Look through the records below and collect all lines that hold the string "pixels".

[Input data — start]

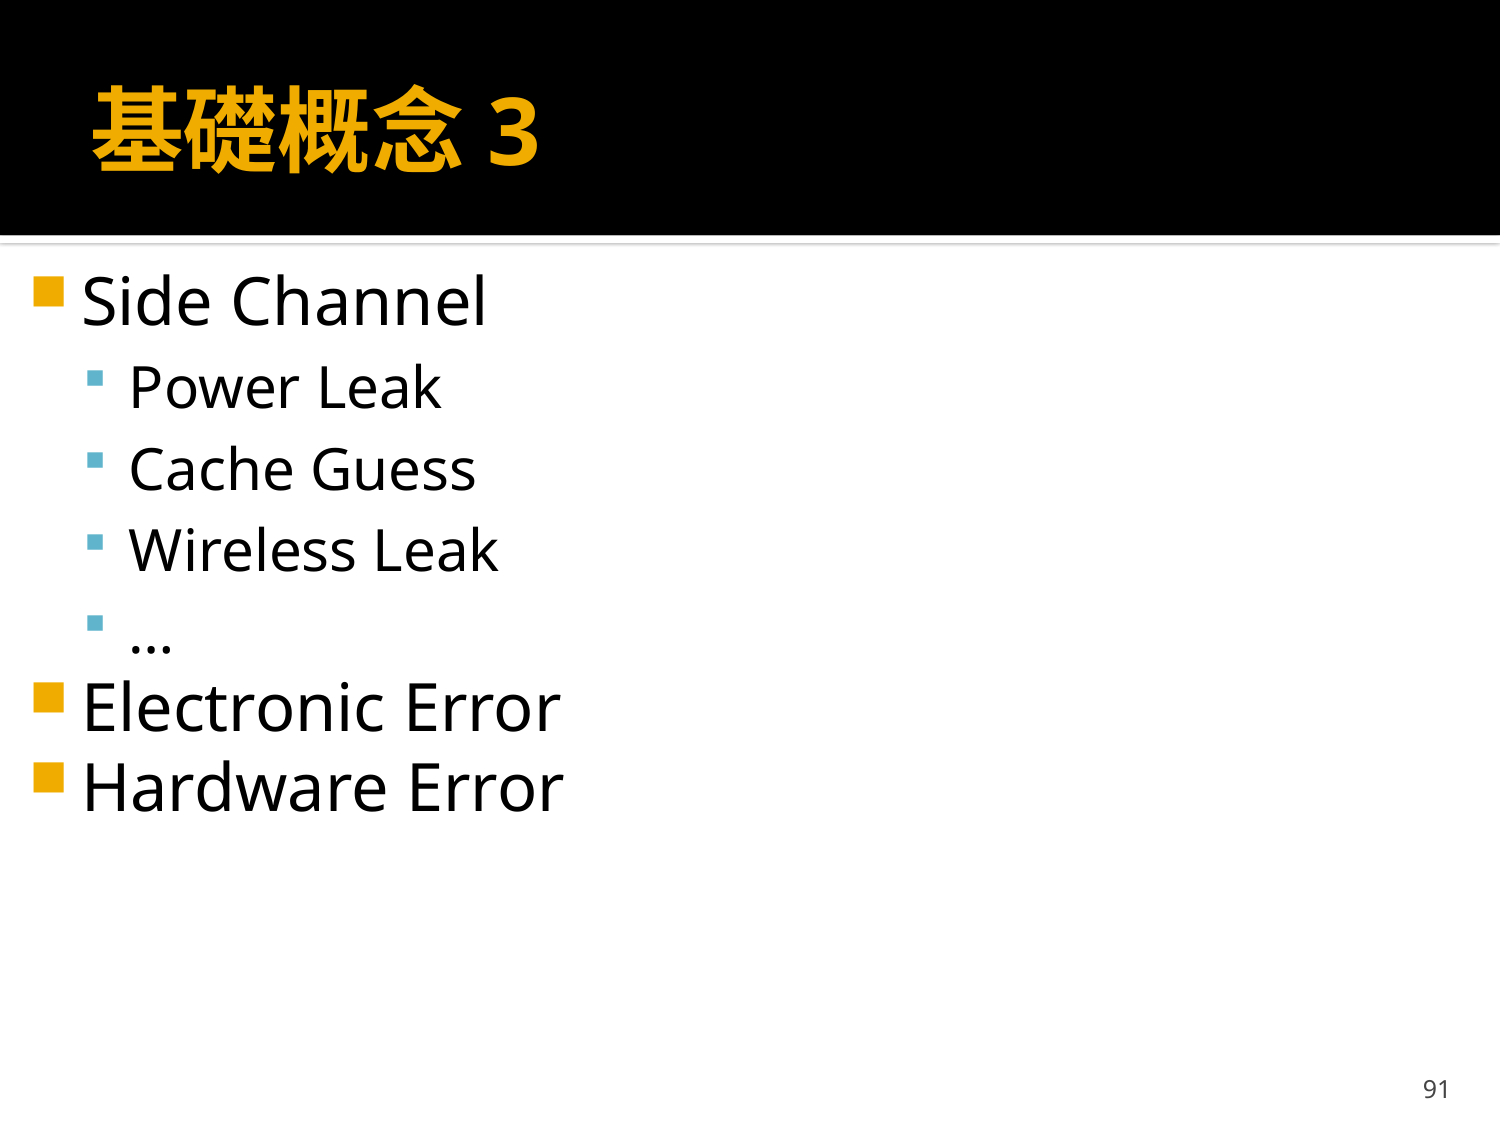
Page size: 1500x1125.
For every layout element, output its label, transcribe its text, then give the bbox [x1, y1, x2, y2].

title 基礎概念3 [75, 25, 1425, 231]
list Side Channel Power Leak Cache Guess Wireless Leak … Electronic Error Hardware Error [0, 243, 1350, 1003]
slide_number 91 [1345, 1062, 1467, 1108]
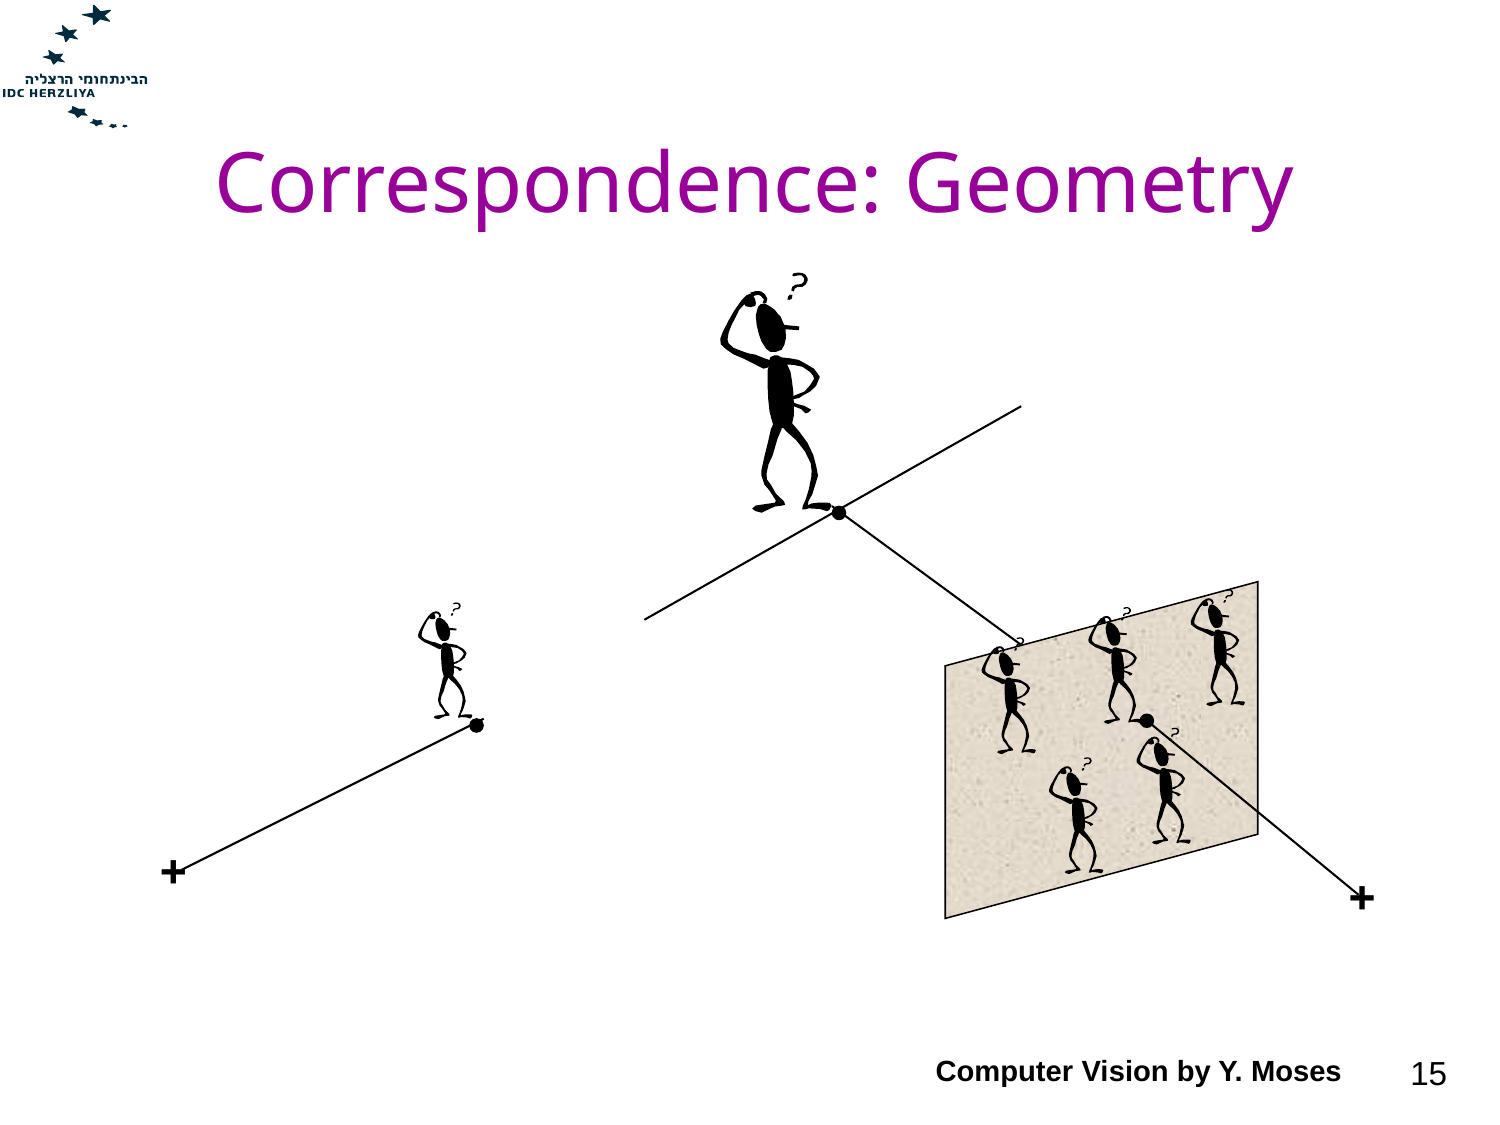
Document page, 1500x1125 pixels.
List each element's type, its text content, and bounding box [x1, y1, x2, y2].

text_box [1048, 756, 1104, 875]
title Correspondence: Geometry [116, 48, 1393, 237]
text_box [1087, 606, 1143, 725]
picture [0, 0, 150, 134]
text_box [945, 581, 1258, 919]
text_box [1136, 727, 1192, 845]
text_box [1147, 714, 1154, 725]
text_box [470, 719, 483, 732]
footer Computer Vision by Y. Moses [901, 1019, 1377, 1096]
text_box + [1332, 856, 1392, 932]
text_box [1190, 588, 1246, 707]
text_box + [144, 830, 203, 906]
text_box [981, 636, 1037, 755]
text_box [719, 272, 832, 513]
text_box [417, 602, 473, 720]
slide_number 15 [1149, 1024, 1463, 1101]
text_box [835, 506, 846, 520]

[Input data — finish]
[Input data — start]

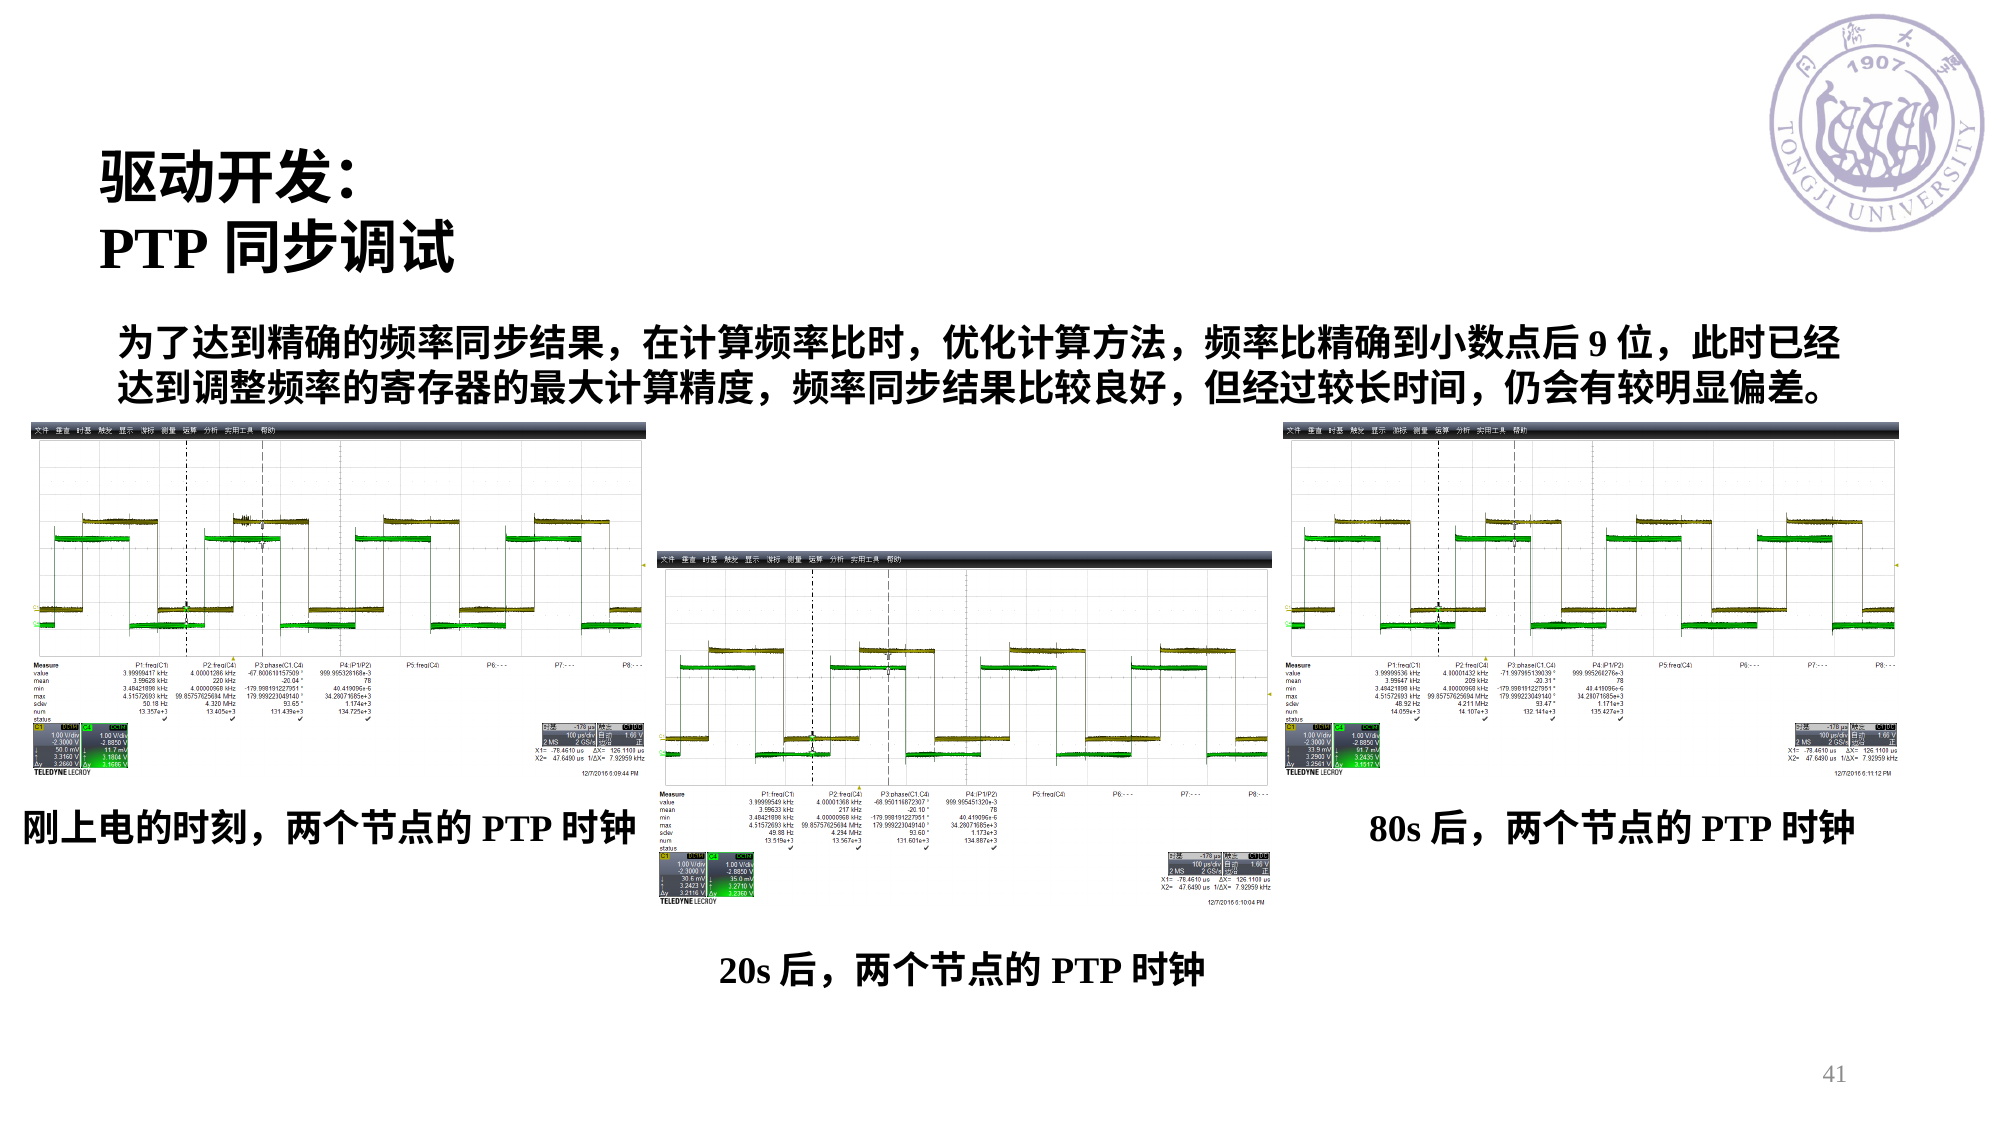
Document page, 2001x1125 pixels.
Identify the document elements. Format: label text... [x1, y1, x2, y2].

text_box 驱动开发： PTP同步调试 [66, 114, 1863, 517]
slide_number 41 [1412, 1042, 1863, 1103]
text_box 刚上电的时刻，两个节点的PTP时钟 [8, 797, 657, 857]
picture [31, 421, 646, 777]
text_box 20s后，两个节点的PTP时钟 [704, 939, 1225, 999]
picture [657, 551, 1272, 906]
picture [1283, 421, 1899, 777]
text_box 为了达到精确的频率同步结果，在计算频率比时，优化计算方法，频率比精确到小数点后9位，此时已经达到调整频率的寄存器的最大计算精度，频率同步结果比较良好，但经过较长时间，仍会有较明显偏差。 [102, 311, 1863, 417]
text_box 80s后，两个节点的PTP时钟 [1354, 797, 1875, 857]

[Input data — finish]

_Exercise output_.
Document page, 1500x1125 pixels.
Document page, 2001x1125 pixels.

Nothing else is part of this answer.